_Task to carry out_: Gather each line in the entries that includes the string "formattedName".

_Data shown_:
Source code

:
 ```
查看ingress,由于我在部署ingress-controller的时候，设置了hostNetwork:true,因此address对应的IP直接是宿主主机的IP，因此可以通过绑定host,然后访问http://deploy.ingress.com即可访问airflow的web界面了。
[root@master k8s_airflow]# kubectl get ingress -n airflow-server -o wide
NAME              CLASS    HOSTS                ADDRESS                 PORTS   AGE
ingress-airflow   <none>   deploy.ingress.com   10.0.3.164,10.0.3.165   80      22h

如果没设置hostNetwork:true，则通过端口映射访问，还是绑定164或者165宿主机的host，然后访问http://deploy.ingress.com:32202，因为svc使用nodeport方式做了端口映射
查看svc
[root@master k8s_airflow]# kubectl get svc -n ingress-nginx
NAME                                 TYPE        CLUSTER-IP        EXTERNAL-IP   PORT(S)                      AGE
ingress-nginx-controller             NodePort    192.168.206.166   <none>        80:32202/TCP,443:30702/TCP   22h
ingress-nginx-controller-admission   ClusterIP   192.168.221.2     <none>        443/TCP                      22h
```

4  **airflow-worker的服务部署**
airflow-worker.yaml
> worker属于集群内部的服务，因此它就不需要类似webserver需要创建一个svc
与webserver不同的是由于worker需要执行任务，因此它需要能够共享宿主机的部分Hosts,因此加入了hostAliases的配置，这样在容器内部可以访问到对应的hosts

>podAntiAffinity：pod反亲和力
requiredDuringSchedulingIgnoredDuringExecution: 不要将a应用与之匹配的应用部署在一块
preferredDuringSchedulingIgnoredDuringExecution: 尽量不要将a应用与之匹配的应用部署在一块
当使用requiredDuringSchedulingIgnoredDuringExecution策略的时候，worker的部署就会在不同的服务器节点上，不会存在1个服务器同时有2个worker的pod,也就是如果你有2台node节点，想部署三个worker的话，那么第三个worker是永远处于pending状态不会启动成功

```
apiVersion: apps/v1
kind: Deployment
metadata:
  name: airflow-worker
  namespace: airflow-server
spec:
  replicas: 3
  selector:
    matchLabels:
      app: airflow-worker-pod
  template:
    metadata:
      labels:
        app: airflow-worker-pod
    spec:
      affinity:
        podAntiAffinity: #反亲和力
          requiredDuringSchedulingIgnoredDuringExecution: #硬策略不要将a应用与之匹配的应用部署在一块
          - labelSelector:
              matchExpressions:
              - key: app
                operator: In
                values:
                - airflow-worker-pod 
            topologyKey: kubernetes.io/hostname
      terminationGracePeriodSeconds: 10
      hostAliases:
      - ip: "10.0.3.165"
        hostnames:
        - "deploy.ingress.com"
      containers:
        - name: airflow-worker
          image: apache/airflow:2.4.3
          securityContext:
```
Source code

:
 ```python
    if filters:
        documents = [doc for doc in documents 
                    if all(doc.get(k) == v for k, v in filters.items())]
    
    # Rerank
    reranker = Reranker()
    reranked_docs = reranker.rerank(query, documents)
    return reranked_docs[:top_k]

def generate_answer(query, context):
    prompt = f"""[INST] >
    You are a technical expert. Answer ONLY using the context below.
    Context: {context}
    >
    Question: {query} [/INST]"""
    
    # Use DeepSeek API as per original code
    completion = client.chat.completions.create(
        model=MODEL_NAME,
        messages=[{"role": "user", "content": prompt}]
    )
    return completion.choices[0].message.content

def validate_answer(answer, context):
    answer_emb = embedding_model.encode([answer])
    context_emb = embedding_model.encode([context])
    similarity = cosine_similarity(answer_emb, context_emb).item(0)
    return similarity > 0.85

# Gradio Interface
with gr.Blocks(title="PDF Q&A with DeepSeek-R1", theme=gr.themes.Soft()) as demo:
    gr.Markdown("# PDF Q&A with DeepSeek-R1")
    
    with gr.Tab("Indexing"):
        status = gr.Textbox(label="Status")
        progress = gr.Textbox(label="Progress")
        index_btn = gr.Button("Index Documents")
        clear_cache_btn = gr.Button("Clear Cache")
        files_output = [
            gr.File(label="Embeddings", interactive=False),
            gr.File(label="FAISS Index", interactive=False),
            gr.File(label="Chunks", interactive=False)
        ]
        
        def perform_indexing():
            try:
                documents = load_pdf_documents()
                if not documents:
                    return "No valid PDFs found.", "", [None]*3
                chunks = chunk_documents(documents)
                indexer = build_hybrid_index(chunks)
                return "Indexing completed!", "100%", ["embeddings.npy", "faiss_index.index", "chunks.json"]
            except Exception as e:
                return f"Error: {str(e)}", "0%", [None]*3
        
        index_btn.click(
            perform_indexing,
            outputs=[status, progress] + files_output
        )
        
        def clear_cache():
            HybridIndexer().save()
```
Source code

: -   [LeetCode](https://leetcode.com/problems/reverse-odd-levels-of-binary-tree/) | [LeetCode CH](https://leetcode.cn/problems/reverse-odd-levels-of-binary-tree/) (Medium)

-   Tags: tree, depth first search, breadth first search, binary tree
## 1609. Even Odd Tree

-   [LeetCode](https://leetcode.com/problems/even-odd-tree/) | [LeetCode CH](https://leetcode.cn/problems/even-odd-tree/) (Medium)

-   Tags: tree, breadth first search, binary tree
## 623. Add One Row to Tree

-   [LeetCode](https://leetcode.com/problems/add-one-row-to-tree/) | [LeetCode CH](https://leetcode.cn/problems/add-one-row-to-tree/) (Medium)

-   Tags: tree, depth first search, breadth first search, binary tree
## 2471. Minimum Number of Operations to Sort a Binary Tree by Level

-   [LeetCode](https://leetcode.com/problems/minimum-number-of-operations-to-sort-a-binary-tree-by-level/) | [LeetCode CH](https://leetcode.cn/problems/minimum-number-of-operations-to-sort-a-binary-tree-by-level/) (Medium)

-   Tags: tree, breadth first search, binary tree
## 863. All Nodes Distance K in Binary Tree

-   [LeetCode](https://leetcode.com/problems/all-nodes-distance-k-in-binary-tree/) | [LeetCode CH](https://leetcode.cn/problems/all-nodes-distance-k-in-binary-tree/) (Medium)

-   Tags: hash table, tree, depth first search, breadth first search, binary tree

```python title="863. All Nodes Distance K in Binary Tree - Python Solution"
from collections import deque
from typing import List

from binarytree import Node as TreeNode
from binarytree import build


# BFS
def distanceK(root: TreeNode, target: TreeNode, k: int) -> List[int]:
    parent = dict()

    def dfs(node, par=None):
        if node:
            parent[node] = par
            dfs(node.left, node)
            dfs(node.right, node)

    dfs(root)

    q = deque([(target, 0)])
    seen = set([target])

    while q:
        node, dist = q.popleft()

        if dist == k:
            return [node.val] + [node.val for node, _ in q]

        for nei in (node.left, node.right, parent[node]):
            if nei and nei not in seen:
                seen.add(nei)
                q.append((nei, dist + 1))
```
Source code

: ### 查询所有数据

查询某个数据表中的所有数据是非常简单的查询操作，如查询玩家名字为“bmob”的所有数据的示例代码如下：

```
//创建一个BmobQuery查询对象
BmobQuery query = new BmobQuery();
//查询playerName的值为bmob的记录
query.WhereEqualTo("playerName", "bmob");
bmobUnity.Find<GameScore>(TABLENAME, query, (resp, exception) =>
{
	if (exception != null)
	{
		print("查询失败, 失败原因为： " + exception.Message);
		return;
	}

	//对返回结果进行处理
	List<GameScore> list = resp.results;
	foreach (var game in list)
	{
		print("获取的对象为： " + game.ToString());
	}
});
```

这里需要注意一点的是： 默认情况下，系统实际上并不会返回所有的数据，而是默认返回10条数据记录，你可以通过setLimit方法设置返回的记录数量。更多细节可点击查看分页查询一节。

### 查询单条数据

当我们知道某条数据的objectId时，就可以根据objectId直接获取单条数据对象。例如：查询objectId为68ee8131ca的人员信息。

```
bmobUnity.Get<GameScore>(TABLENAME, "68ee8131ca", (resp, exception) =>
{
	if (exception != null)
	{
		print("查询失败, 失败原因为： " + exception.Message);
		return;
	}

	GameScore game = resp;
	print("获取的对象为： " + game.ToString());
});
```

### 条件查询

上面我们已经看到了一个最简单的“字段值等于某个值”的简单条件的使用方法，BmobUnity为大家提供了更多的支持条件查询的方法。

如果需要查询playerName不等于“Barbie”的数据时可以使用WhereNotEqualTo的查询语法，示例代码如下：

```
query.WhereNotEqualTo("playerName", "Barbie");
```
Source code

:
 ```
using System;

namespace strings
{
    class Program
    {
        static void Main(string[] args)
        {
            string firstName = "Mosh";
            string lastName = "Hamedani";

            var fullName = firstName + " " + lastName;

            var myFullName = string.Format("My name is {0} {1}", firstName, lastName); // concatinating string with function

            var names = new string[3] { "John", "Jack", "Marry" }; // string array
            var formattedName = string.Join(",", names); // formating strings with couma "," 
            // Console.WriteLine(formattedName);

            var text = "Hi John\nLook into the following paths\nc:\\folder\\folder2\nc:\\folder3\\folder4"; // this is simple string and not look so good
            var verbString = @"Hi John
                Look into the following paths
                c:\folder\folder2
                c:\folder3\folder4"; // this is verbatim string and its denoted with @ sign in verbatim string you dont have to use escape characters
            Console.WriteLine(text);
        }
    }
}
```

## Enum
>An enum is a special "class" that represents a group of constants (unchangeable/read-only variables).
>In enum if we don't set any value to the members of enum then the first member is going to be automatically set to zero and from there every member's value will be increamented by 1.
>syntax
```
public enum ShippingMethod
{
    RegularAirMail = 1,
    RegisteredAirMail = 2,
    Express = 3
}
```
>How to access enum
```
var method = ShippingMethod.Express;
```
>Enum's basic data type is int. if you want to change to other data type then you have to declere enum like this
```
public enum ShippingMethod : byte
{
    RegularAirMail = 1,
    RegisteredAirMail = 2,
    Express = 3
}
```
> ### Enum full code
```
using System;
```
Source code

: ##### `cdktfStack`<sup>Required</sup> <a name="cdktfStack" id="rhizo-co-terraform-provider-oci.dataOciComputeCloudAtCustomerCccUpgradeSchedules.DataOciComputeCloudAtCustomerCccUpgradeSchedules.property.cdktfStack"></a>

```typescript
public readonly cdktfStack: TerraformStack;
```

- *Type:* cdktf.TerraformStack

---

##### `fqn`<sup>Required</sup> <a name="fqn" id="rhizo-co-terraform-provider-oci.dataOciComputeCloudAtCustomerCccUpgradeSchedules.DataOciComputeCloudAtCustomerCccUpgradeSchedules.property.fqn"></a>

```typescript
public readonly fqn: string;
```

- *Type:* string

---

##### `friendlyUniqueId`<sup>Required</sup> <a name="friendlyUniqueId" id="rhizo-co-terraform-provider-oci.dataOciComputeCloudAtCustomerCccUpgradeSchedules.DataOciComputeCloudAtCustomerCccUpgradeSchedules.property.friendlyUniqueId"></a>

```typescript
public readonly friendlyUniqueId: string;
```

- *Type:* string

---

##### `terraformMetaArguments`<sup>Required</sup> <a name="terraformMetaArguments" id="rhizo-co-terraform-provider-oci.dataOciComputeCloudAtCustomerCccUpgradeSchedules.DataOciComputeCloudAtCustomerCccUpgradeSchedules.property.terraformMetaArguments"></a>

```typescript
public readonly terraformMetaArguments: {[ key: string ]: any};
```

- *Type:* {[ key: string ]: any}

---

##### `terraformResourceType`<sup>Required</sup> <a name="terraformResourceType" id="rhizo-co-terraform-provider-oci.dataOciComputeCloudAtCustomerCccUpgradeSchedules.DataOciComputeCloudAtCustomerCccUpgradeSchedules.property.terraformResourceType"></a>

_Answer space_:
            var formattedName = string.Join(",", names); // formating strings with couma "," 
            // Console.WriteLine(formattedName);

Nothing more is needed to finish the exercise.